Pose landmark coordinates:
####################

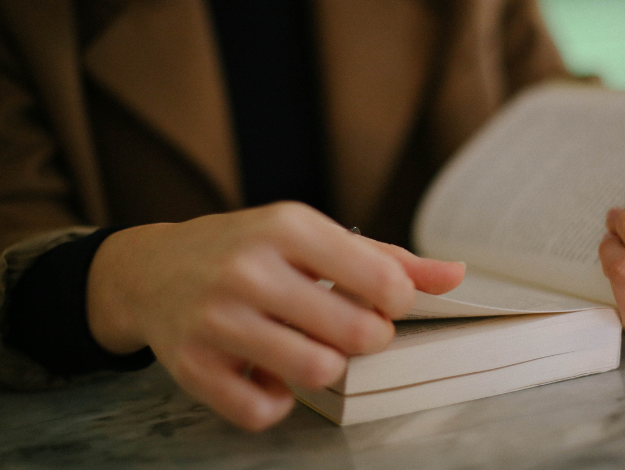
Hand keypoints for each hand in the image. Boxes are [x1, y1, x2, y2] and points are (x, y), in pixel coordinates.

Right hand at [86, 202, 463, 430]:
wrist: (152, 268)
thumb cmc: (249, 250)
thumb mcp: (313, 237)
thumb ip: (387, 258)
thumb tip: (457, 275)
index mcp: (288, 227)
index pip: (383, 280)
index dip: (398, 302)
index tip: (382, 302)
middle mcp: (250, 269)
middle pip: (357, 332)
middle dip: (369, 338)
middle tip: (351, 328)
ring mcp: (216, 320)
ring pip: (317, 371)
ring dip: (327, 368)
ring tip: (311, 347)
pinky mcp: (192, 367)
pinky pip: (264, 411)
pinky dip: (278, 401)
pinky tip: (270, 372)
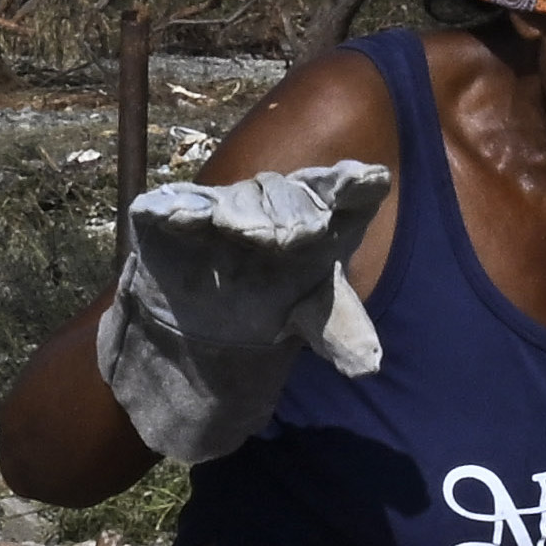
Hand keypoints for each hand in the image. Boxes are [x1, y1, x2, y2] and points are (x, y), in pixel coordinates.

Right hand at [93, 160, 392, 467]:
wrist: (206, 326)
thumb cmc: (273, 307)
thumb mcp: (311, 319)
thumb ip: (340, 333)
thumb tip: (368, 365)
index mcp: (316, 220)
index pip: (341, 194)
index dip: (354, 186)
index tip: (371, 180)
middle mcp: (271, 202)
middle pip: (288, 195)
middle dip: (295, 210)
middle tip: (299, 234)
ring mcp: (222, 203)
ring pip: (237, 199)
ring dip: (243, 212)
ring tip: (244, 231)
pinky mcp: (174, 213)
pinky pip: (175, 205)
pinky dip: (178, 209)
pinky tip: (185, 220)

####################

What needs to be done: Please set down exactly the lines from the first line of the data above through the line with "thumb tip: (457, 275)", both included, leaving out the pictures.

Output:
Hand keypoints for each hand in the image. Boxes are [x1, y1, x2, y2] and points are (x, y), in pixel coordinates.

Right hand at [86, 202, 463, 430]:
wrist: (152, 268)
thumb cmc: (249, 250)
thumb mcp: (313, 237)
thumb ip: (387, 258)
thumb tip: (457, 275)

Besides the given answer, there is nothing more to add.